Helen

Helen's namesake was the most beautiful woman in the world and her abduction by Paris was thought to have started the Trojan War.

Sayre is Helen's third owner. She was purchased by a family to be bred with a male chinchilla, but her first two owners did not understand chinchilla breeding.  Helen was kept in a very small cage for her first two years of life, and she was never played with.  Helen was terrified to be at Sayre in the beginning, but now she loves her raisins (featured in the photo) and the love of students.  Helen is now 14 years old, and she is the only animal that gets to go with us on fire drills.  

Habitat

Wild chinchillas were found in the Andes Mountains in Peru, Chile, Argentina and Bolivia, but have been hunted to near extinction.  Although the pelt trade no longer traps wild chinchillas, these small populations are now threatened by habitat destruction. In their native habitat, chinchillas live in burrows and are agile jumpers; therefore, captive chinchillas require a tremendous amount of vertical space. 

In this large enclosure should be:
1. a covered dust bath.
2.  many wooden chew toys.
3.  several covered hide boxes.
4.  paper based bedding.
5.  a cloth hammock.
6.  a covered exercise wheel.

Chinchillas require lower temperatures because they can over-heat easily.  Be sure to keep your pet's cage in a draft free location that remains 60-70 degrees.  You cannot litter box train chinchillas, so their feces must be removed on a regular basis.

Diet

Chinchillas are vegetarians; they should be fed a high quality chinchilla pellet and alfalfa hay.  Place the pellets in a suspended dish and the hay in an external hay dispenser as chinchillas often tip over their food.
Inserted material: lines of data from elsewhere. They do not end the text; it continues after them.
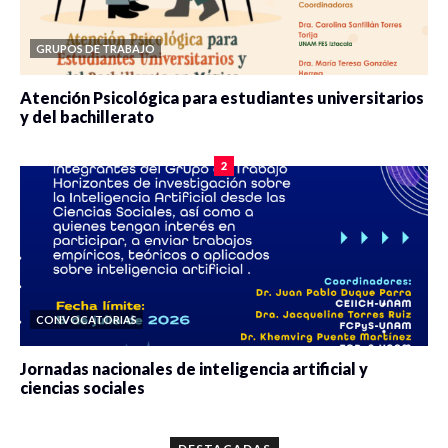
GRUPOS DE TRABAJO
Atención Psicológica para estudiantes universitarios
y del bachillerato
0 veces compartido
2078 vistas
2
CONVOCATORIAS
Jornadas nacionales de inteligencia artificial y
ciencias sociales
0 veces compartido
5649 vistas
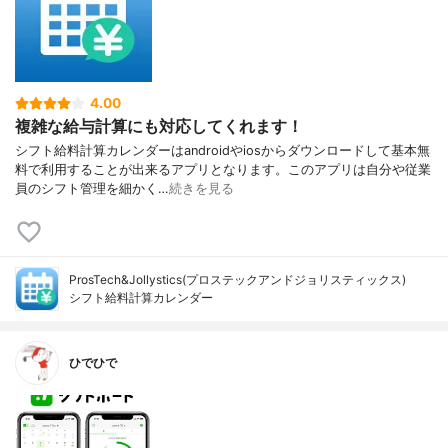
4.00
複雑な給与計算にも対応してくれます！
シフト給料計算カレンダーはandroidやiosからダウンロードして基本無
料で利用することが出来るアプリとなります。このアプリは自分や従業
員のシフト管理を細かく…
続きを見る
ProsTech&Jollystics(プロステックアンドジョリスティックス)
シフト給料計算カレンダー
ひでひで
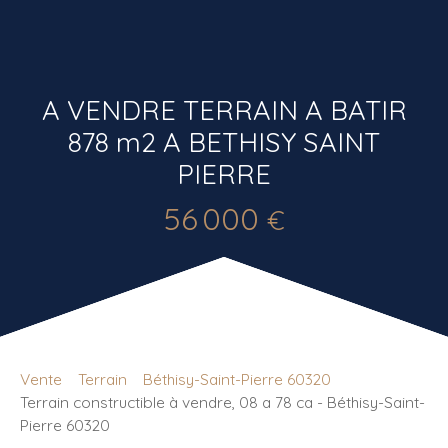
A VENDRE TERRAIN A BATIR
878 m2 A BETHISY SAINT
PIERRE
56 000
€
Vente
Terrain
Béthisy-Saint-Pierre 60320
Terrain constructible à vendre, 08 a 78 ca - Béthisy-Saint-
Pierre 60320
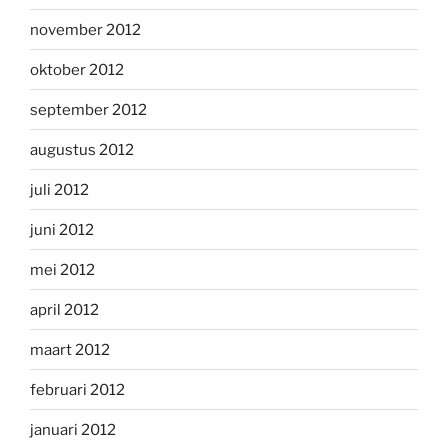
november 2012
oktober 2012
september 2012
augustus 2012
juli 2012
juni 2012
mei 2012
april 2012
maart 2012
februari 2012
januari 2012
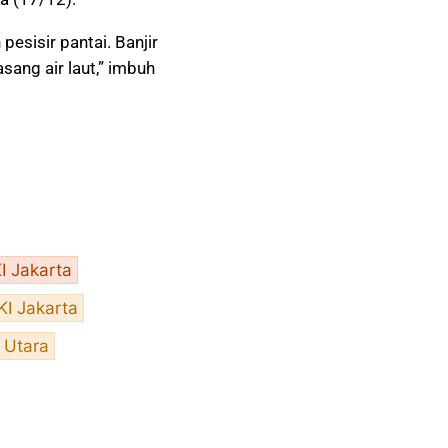
pesisir pantai. Banjir
ang air laut,” imbuh
I Jakarta
I Jakarta
 Utara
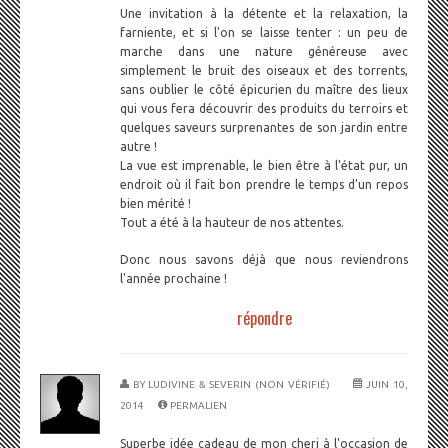
Une invitation à la détente et la relaxation, la
farniente, et si l'on se laisse tenter : un peu de
marche dans une nature généreuse avec
simplement le bruit des oiseaux et des torrents,
sans oublier le côté épicurien du maître des lieux
qui vous fera découvrir des produits du terroirs et
quelques saveurs surprenantes de son jardin entre
autre !
La vue est imprenable, le bien être à l'état pur, un
endroit où il fait bon prendre le temps d'un repos
bien mérité !
Tout a été à la hauteur de nos attentes.
Donc nous savons déjà que nous reviendrons
l'année prochaine !
répondre
BY
LUDIVINE & SEVERIN (NON VÉRIFIÉ)
JUIN 10,
2014
PERMALIEN
Superbe idée cadeau de mon cheri à l'occasion de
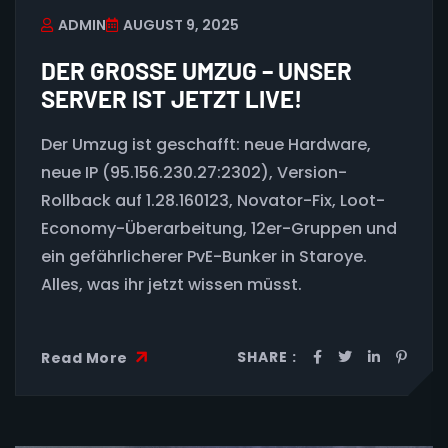
ADMIN
AUGUST 9, 2025
DER GROSSE UMZUG – UNSER S
ERVER IST JETZT LIVE!
Der Umzug ist geschafft: neue Hardware,
neue IP (95.156.230.27:2302), Version-
Rollback auf 1.28.160123, Novator-Fix, Loot-
Economy-Überarbeitung, 12er-Gruppen und
ein gefährlicherer PvE-Bunker in Staroye.
Alles, was ihr jetzt wissen müsst.
SHARE :
Read More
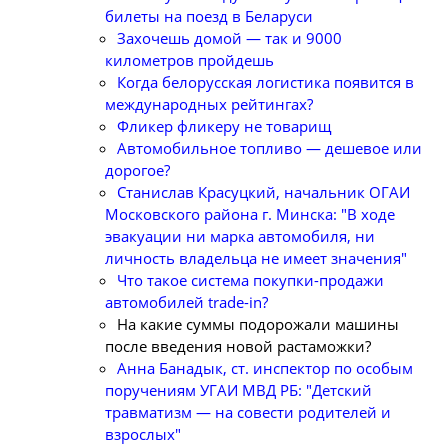
билеты на поезд в Беларуси
Захочешь домой — так и 9000
километров пройдешь
Когда белорусская логистика появится в
международных рейтингах?
Фликер фликеру не товарищ
Автомобильное топливо — дешевое или
дорогое?
Станислав Красуцкий, начальник ОГАИ
Московского района г. Минска: "В ходе
эвакуации ни марка автомобиля, ни
личность владельца не имеет значения"
Что такое система покупки-продажи
автомобилей trade-in?
На какие суммы подорожали машины
после введения новой растаможки?
Анна Банадык, ст. инспектор по особым
поручениям УГАИ МВД РБ: "Детский
травматизм — на совести родителей и
взрослых"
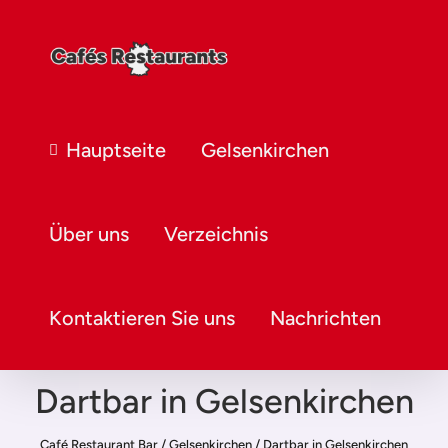
Hauptseite
Gelsenkirchen
Über uns
Verzeichnis
Kontaktieren Sie uns
Nachrichten
Dartbar in Gelsenkirchen
Café Restaurant Bar
/
Gelsenkirchen
/
Dartbar in Gelsenkirchen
Treat your chinchilla with greens or dried unsweetened banana chips.  Provide a water bottle.

Life Expectancy

Chinchillas can live 8-15 years, with the oldest reported chinchilla being 27 years old.

Health Concerns

1. Malocclusion.  Your chinchilla's teeth should be dark yellow, flat, and short.  If chewed pellets fall from the mouth, slobbering, or your chinchilla has bad breath visit your vet for suggestions

2.  Constipation or diarrhea.  Feces should be large, firm, and odorless.  If your chinchilla is not creating normal feces regularly, feed more hay, pellets, and water.  Reduce the number of treats until your pets feces return to normal.  If the situation does not improve quickly see your vet immediately.
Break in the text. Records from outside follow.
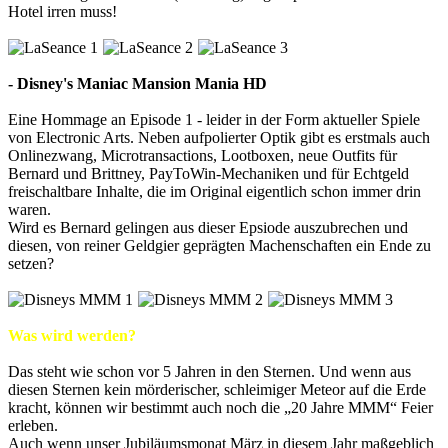
Hotel irren muss!
- Disney's Maniac Mansion Mania HD
Eine Hommage an Episode 1 - leider in der Form aktueller Spiele
von Electronic Arts. Neben aufpolierter Optik gibt es erstmals auch
Onlinezwang, Microtransactions, Lootboxen, neue Outfits für
Bernard und Brittney, PayToWin-Mechaniken und für Echtgeld
freischaltbare Inhalte, die im Original eigentlich schon immer drin
waren.
Wird es Bernard gelingen aus dieser Epsiode auszubrechen und
diesen, von reiner Geldgier geprägten Machenschaften ein Ende zu
setzen?
Was wird werden?
Das steht wie schon vor 5 Jahren in den Sternen. Und wenn aus
diesen Sternen kein mörderischer, schleimiger Meteor auf die Erde
kracht, können wir bestimmt auch noch die „20 Jahre MMM“ Feier
erleben.
Auch wenn unser Jubiläumsmonat März in diesem Jahr maßgeblich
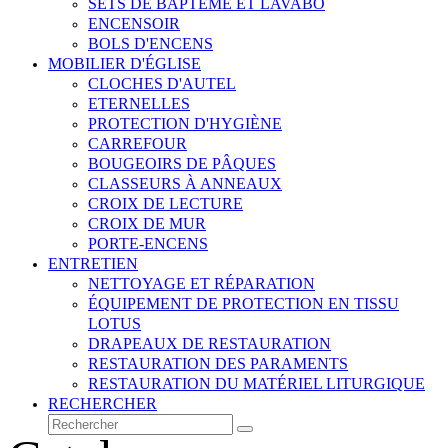
SETS DE BAPTÊME ET LAVABO
ENCENSOIR
BOLS D'ENCENS
MOBILIER D'ÉGLISE
CLOCHES D'AUTEL
ETERNELLES
PROTECTION D'HYGIÈNE
CARREFOUR
BOUGEOIRS DE PÂQUES
CLASSEURS À ANNEAUX
CROIX DE LECTURE
CROIX DE MUR
PORTE-ENCENS
ENTRETIEN
NETTOYAGE ET RÉPARATION
ÉQUIPEMENT DE PROTECTION EN TISSU
LOTUS
DRAPEAUX DE RESTAURATION
RESTAURATION DES PARAMENTS
RESTAURATION DU MATÉRIEL LITURGIQUE
RECHERCHER
Rechercher
Envoyer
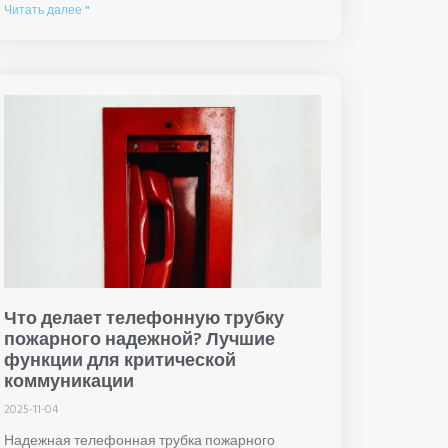
Читать далее "
Что делает телефонную трубку
пожарного надежной? Лучшие
функции для критической
коммуникации
2025-11-04
Надежная телефонная трубка пожарного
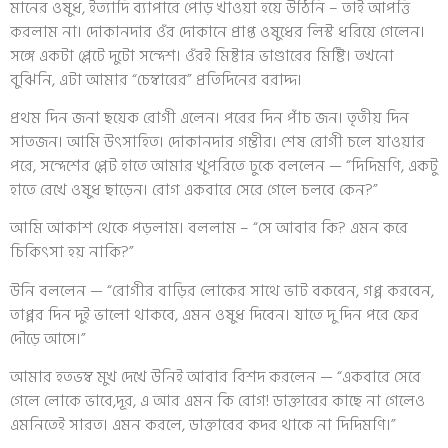
মানের ওষুধ, ইত্যাদি ব্যাপারে পোড় খাওয়া হয়ে উঠিনি – তাই আপত্তি
করলাম না। দোকানদার ওঁর দোকানে প্রাপ্ত ওষুধের লিস্ট ধরিয়ে গেলেন।
সঙ্গে একটা প্লেটে দুটো সন্দেশ। ওঁরই মিষ্টান্ন ভাণ্ডারের মিষ্টি। তখনো
বুঝিনি, এটা আমার “চেম্বারের” প্রতিদিনের বরাদ্দ।
প্রথম দিন জনা ছয়েক রোগী এলেন। পরের দিন পাঁচ জন। তৃতীয় দিন
সাতজন। আমি উৎসাহিত। দোকানদার গম্ভীর। শেষ রোগী চলে যাওয়ার
পরে, সন্দেশের প্লেট হাতে আমার খুপরিতে ঢুকে বললেন — “দিদিমণি, একটু
হাতে রেখে ওষুধ ছাড়েন। রোগ একবারে সেরে গেলে চলবে কেন?”
আমি আকাশ থেকে পড়লাম। বললাম – “সে আবার কি? এমন করে
চিকিৎসা হয় নাকি?”
উনি বললেন — “রোগীর বাড়ির লোকের সাথে ভাট বকবেন, গপ্প করবেন,
তাপ্পর দিন দুই ভালো থাকবে, এমন ওষুধ দিবেন। যাতে দু দিন পরে ফের
দৌড়ে আসে।”
আমার হতভম্ব মুখ দেখে উনিই আবার বিশদ করলেন — “একবারে সেরে
গেলে লোকে ভাবে,দূর, এ আর এমন কি রোগ! ডাক্তারের কাছে না গেলেও
এমনিতেই সারত। এমন করলে, ডাক্তারের কদর থাকে না দিদিমণি।”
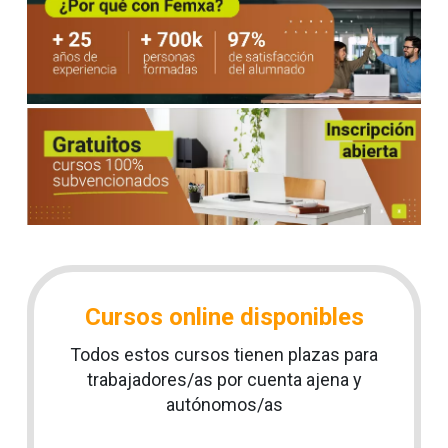
Cursos online disponibles
Todos estos cursos tienen plazas para
trabajadores/as por cuenta ajena y
autónomos/as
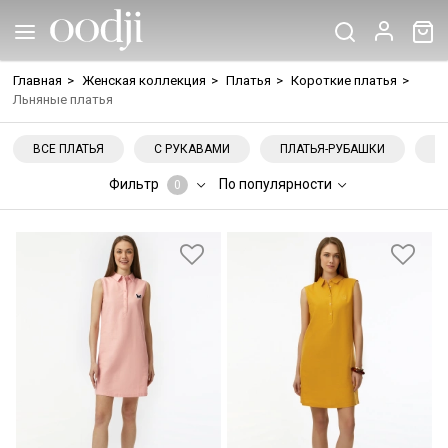
Главная
>
Женская коллекция
>
Платья
>
Короткие платья
>
Льняные платья
ВСЕ ПЛАТЬЯ
С РУКАВАМИ
ПЛАТЬЯ-РУБАШКИ
Н
Фильтр
По популярности
0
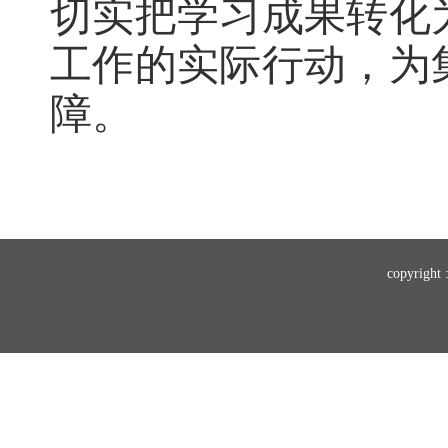
切实把学习成果转化
工作的实际行动，为
障。
copyr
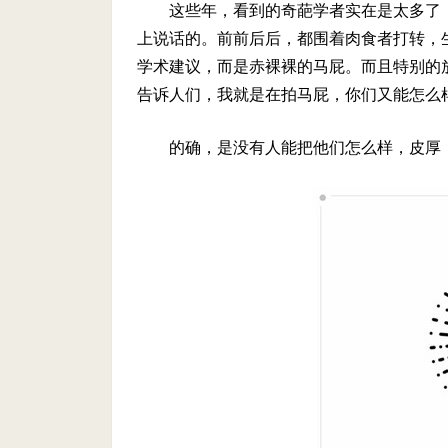
这些年，看到的奇葩学者实在是太多了
上说话的。前前后后，都围着肉食者打转，
学术建议，而是赤裸裸的马屁。而且特别的
告诉人们，我就是在拍马屁，你们又能怎么
的确，是没有人能把他们怎么样，皮厚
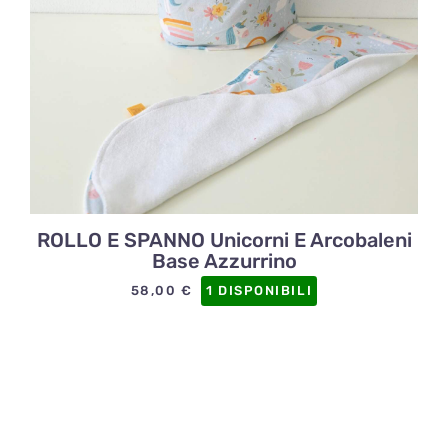
ROLLO E SPANNO Unicorni E Arcobaleni
Base Azzurrino
58,00
€
1 DISPONIBILI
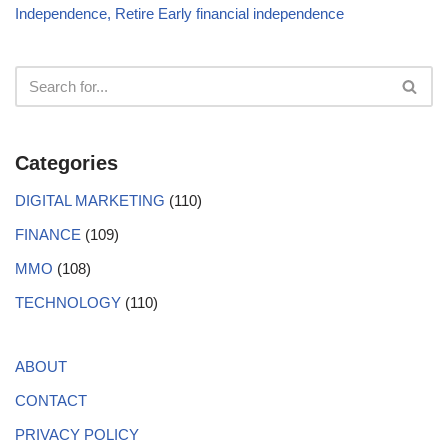
Independence, Retire Early financial independence
Categories
DIGITAL MARKETING
(110)
FINANCE
(109)
MMO
(108)
TECHNOLOGY
(110)
ABOUT
CONTACT
PRIVACY POLICY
3.  Seizures and cramps.  Trembling, contortion and or lack of movement can be caused by lack of calcium, vitamin B, stress, head injuries, or genetic influences.  If your pet has a seizure, prevent the animal from hurting itself, and see a vet immediately.

4.  Fur Biting. Chinchillas will chew the fur on their tales or hind legs when they are stressed.  Provide more chew toys, rearrange the cage, and or get an exercise wheel.  See your vet if the condition does not improve.

References

Nutrition.  Chin Care.  26 April 2009.

Chinchillas . Animal World: Pet and Animal Information. 26 April 2009.